# Testo fornito:
◇ ◇ ◇ ◇

Portineria MilanoOccupare edifici o sfruttare le istituzioni? Macao si spacca

Occupare edifici o sfruttare le istituzioni? Macao si spacca

Hanno litigato fino a tarda notte i ragazzi del gruppo Macao. I pionieri dell’occupazione della Torre Galfa di Milano sapevano sin da ieri che sarebbero stati sgomberati questa mattina anche da palazzo Citterio. Lo avevano previsto. E tra le mura di un palazzo di Brera, in una fredda notte di maggio, a pochi metri dalla sede del comune di Milano, si sono divisi, accusandosi a vicenda sul fallimento dell’operazione Macao. Perché in fin dei conti, adesso, nessuno sa che pesci pigliare. Il gruppo è spaccato e preferisce non comunicare con l’esterno. 

Restano le idee, certo, le giornate di lotta e di entusiamo, ma il rischio è che la primavera meneghina diventi presto un lontano ricordo, nè più nè meno che un’occupazione scolastica vecchio stampo. Di un liceo qualsiasi come Parini o Berchet, con il rischio di essere ancora accusati di essere «figli di papà» o «fighetti in libera uscita». Ora il gruppo ha iniziato il silenzio stampa. C’è da capirli. Il punto, detto in soldoni, è questo: cosa fare adesso ?

A meno di tre settimane dall’occupazione del grattacielo di Ligresti restano troppi nodi da sciogliere sul tappeto. C’è chi vorrebbe approfittare dell’offerta fatta dal sindaco Giuliano Pisapia la scorsa settimana, precipitarsi allo spazio ex Ansaldo dove continuare a fare arte, musica e danza. Lo dice pure l’ex consigliere regionale di Rifondazione Comunista Luciano Muhlbauer sul suo blog. «Perché Macao ha detto no alla proposta del Comune di partecipare ai bandi per lo spazio l’ex Ansaldo?  Chi ha deciso e che cosa? Ma cosa vuole Macao? E ora?».

◇ ◇ ◇ ◇

# Materiale fornito:
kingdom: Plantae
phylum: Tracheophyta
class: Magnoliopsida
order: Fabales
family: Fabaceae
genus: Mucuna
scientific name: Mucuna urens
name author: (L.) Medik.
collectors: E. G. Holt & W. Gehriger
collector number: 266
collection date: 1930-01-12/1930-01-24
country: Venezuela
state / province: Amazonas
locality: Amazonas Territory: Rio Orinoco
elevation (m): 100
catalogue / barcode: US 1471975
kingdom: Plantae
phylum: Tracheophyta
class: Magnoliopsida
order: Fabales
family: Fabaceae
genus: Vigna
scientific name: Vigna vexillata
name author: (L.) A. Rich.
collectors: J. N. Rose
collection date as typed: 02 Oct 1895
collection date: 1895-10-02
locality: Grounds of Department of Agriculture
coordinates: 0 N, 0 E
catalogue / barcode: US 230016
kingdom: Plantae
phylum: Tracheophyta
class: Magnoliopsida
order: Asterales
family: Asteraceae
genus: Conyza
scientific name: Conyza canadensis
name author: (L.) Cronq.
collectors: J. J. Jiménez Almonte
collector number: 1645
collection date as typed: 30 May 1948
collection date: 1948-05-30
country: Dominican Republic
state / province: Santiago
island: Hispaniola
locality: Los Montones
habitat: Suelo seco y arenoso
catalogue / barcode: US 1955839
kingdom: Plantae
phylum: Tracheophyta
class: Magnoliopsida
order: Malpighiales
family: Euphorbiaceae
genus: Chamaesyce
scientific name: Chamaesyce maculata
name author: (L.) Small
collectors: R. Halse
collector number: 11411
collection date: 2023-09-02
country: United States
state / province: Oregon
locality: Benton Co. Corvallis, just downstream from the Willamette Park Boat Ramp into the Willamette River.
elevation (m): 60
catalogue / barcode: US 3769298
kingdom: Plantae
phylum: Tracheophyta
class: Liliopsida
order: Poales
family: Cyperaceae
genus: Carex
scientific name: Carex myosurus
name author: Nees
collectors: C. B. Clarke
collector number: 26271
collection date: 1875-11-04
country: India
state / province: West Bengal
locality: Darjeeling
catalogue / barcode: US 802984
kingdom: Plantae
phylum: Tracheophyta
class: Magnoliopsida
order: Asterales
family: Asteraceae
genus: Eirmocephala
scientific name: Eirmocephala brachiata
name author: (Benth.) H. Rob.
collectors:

◇ ◇ ◇ ◇

# Compiti da svolgere:
a: Secondo il testo su Macao, da quale palazzo il gruppo sapeva che sarebbe stato sgomberato questa mattina?
b: Riassumi il testo su Macao in due frasi.
c: Trascrivi dal testo su Macao il passo che comincia con "Restano le idee, certo, le" e prosegue fino a "fare adesso ?".

# Soluzioni dei compiti:
a: Da palazzo Citterio.

b: I ragazzi del gruppo Macao, pionieri dell'occupazione della Torre Galfa di Milano, hanno litigato fino a tarda notte in vista dello sgombero da palazzo Citterio, e ora il gruppo è spaccato e ha iniziato il silenzio stampa. Resta aperta la questione di cosa fare adesso, e c'è chi vorrebbe approfittare dell'offerta del sindaco Giuliano Pisapia di trasferirsi allo spazio ex Ansaldo.

c:
Restano le idee, certo, le giornate di lotta e di entusiamo, ma il rischio è che la primavera meneghina diventi presto un lontano ricordo, nè più nè meno che un’occupazione scolastica vecchio stampo. Di un liceo qualsiasi come Parini o Berchet, con il rischio di essere ancora accusati di essere «figli di papà» o «fighetti in libera uscita». Ora il gruppo ha iniziato il silenzio stampa. C’è da capirli. Il punto, detto in soldoni, è questo: cosa fare adesso ?